Although the researchers state that more studies are needed to validate their findings, they found that patients who also had HIV, HBV, or HCV who were being treated with ICI therapy had similar rates of efficacy and toxicity to patients without chronic viral infections.
Patients with cancer who also have viral infections, such as HIV, hepatitis B virus (HBV), and hepatitis C virus (HCV) should not be excluded from immune checkpoint inhibitor (ICI) studies, according to a new study published in the Journal for ImmunoTherapy of Cancer.
Although the researchers state that more studies are needed to validate their findings, they found that patients who also had HIV, HBV, or HCV who were being treated with ICI therapy had similar rates of efficacy and toxicity to patients without chronic viral infections. Additionally, found no viral reactivation. Tumor responses occurred in patients with HIV with low CD4 T-cell counts.
This retrospective analysis looked at patients with advanced-stage cancers and HIV, HBV, or HCV infection treated with ICI therapy at 5 MedStar Health hospitals from January 2011 to April 2018.
Previously, patients with chronic viral infections were excluded from ICI therapy, a type of cancer immunotherapy that works through suppression of immune inhibitory pathways such as the programmed cell death protein-1 (PD-1)/programmed death-ligand-1 (PD-L1) axis and the cytotoxic lymphocytes antigen proteins (CTLA-4) pathway.
From the MedStar database, researchers identified 50 patients who fit the study criteria. Of that group, 16 were living with HIV, 29 with HBV/HCV, and 5 with concurrent HIV and either HBV or HCV. The median age was 62 years, and most of the patients were treated with anti-PD-(L)1 monotherapy while 1 was treated with a combination of ipilimumab and nivolumab; another 6 patients were treated with anti-PD-(L)1/chemotherapy/targeted therapy combination. The most common type of cancer in the HIV cohort was non-small cell lung cancer. In the HBV/HCV cohort, hepatocellular carcinoma was the most common cancer.
In the HIV cohort (n = 21), any grade immune-related adverse events (irAEs) were 24% with grade ≥ 3 irAEs 14%.

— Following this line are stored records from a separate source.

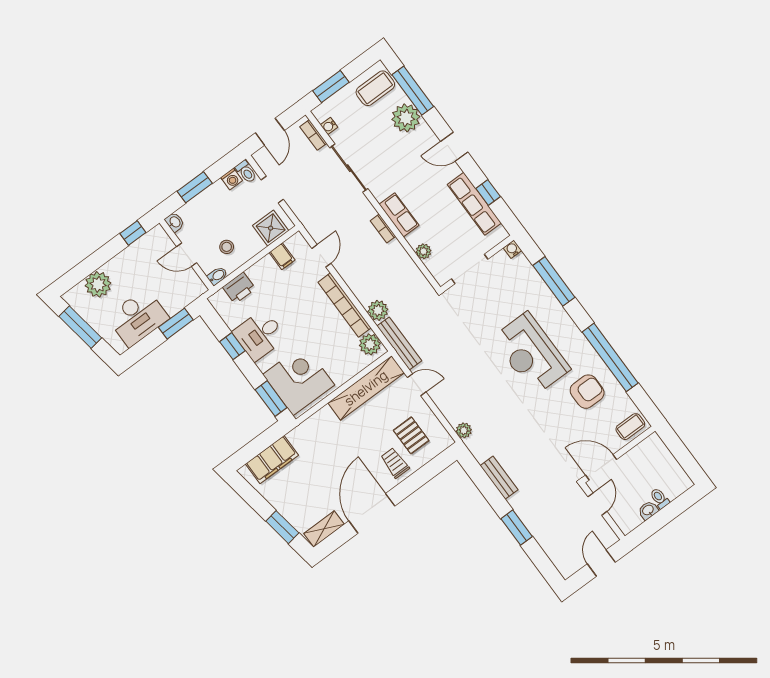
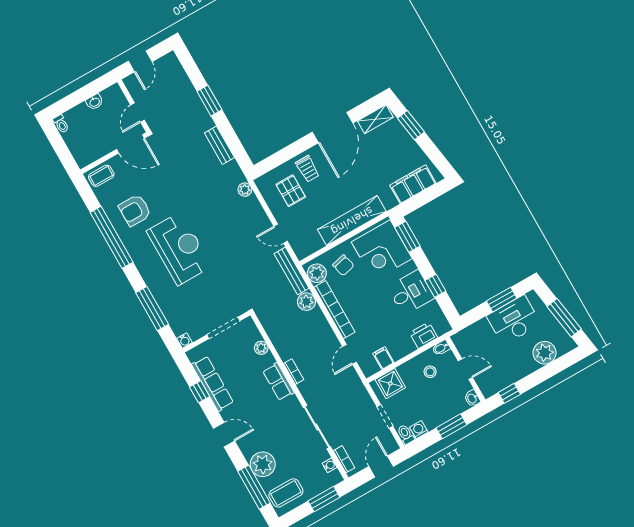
window: (176, 324) -> (502, 300), moved
chair: (341, 357) -> (343, 265), added
shelving: (366, 388) -> (352, 221), moved
toilet: (660, 498) -> (61, 124), moved

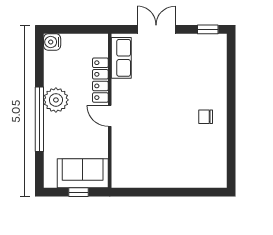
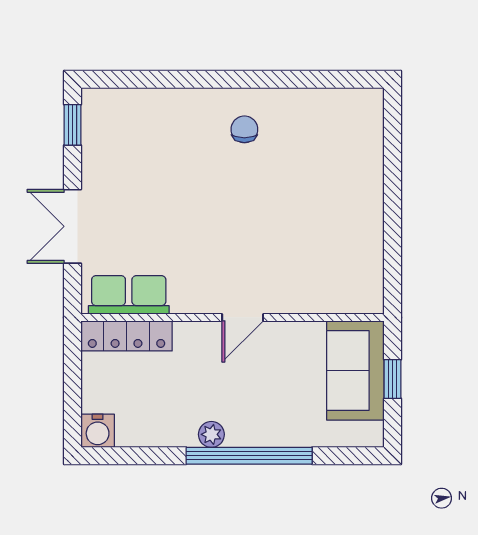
locker: (100, 80) -> (127, 336), moved
plant: (56, 100) -> (211, 434), width x0.53, depth x0.53
chair: (206, 117) -> (244, 129), turned 180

Among 5 patients with matched pre/post-treatment results, no significant changes in HIV viral load and CD4+ T-cell counts were observed.
Among RECIST evaluable patients, (n = 18) the overall response rate (ORR) was 28% with 2 complete responses (CR) and 3 partial responses (PR). Responders included 2 patients with low baseline CD4+ T-cell counts.
In the HBV/HCV cohort (n = 34), any grade irAEs were 44% with grade ≥ 3 irAEs in 29%. RECIST confirmed ORR was 21% (6 PR). Among the 6 patients with known pre/post-treatment viral titers (2 HCV and 4 HBV), there was no evidence of viral reactivation.
The study had 2 limitations-viral parameters were not collected and tumor assessment was not performed consistently.
However, the authors concluded that “toxicity and efficacy rates were similar to those observed in patients without chronic viral infections, supporting the use of ICI therapy in this patient population and the inclusion of such patients’ in future ICI-based trials.”
Additional studies are needed, they said.
Reference
Shah NJ, Al-Shbook G, Blackburn M, et al. Safety and efficacy of immune checkpoint inhibitors (ICIs) in cancer patients with HIV, hepatitis B, or hepatitis C viral infection. J Immunother Cancer. 2019;7(1):353. doi: 10.1186/s40425-019-0771-1.